Le corps et l’âme de Donatello à Michel-Ange, sculptures italiennes de la Renaissance (4/4). Les Esclaves de Michel-Ange, deux joyaux du Louvre

Michel-Ange, Esclaves. Vue de l'exposition Le Corps et l'Âme. © Actu-culture.com / M. Liteau
Après l’exposition « Le Printemps de la Renaissance » (2013), qui portait sur la première moitié du Quattrocento en Toscane, le Louvre met en lumière la sculpture à l’apogée de la Renaissance, c’est-à-dire la seconde moitié du Quattrocento et le début du Cinquecento. Le grand courant né à Florence s’est alors diffusé à travers toute l’Italie, de Venise à Sienne, Bologne, Padoue, Mantoue, Milan, et jusqu’à Rome : le Grand Atelier d’André Chastel. Quelque 140 œuvres provenant des quatre coins du monde, dont plusieurs monumentales, d’Antonio Pollaiolo, Bertoldo di Giovanni, Tullio Lombardo, Andrea Riccio, Bambaia, Giovanni Angelo del Maino, Francesco di Giorgio Martini ou Michel-Ange, permettent de confronter l’art des différentes régions.
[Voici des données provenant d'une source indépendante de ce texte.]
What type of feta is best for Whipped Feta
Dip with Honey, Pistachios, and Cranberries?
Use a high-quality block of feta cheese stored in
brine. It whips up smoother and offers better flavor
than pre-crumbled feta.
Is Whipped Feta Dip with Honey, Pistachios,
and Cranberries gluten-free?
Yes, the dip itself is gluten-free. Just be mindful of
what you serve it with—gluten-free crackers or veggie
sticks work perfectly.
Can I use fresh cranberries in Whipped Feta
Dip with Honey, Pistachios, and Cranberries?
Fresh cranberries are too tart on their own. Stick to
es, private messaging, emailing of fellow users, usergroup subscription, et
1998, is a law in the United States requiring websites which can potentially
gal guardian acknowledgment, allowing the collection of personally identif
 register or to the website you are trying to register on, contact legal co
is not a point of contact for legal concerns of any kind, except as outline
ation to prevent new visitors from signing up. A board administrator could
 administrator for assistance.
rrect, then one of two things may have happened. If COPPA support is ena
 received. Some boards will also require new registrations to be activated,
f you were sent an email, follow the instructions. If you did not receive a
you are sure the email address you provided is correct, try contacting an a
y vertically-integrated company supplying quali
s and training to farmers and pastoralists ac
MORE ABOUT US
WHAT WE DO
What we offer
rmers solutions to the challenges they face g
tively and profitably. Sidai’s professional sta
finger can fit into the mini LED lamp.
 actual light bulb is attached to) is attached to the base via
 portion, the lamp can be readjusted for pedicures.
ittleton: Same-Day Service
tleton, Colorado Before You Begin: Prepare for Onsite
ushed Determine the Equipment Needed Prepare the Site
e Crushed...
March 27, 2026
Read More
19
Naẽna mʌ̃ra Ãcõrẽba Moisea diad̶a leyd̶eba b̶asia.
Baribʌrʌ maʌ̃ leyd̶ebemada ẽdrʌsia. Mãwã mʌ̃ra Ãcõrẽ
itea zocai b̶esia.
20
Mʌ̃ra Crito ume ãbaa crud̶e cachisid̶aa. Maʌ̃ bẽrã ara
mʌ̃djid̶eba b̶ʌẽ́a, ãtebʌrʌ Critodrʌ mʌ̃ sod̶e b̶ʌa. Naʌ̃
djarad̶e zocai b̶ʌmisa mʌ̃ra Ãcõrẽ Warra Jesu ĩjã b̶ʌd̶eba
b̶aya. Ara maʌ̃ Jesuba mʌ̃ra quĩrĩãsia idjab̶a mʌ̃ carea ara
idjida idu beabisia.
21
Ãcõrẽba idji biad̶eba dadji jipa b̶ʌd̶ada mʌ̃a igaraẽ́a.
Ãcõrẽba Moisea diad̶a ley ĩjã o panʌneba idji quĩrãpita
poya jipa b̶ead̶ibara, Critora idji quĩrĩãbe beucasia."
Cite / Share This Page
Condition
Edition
Michel-Ange, Esclaves. Vue de l'exposition Le Corps et l'Âme. © Actu-culture.com / O.P.-M.
L’Esclave mourant, si parfaitement beau dans sa nudité héroïque et l’Esclave rebelle, poignant et torturé, ont quitté la galerie dite de Michel-Ange dans l’aile Denon pour figurer dans l’exposition. Mais ont-ils livré tous leurs secrets ?
Selon l’intention du pape Jules II, ils auraient dû faire partie d’un ensemble de seize statues de Prisonniers nus qui auraient été adossées à des termes en bas-relief ornant la partie inférieure de son tombeau. Mais il en alla autrement.
Sculptés en 1513-1515
Dès l’année 1505, Michel-Ange était allé choisir dans les carrières de Carrare les marbres nécessaires à l’entreprise et les avait acheminés à Rome. Mais il ne put commencer à tailler les Esclaves dans le marbre qu’au cours des années 1513-1515. Il se trouvait alors dans la Ville éternelle, relativement libéré d’autres commandes et pressé par les héritiers du pape de se mettre à l’ouvrage. Il ébaucha d’autres statues de Captifs dont quatre sont conservées à Florence à la Galleria dell’Accademia. Quant à ces deux Esclaves, bien qu’inachevés, il les considéra comme pratiquement terminés. Il lui arrivait d’ailleurs souvent de laisser certaines œuvres dans un non finito qu’il appréciait.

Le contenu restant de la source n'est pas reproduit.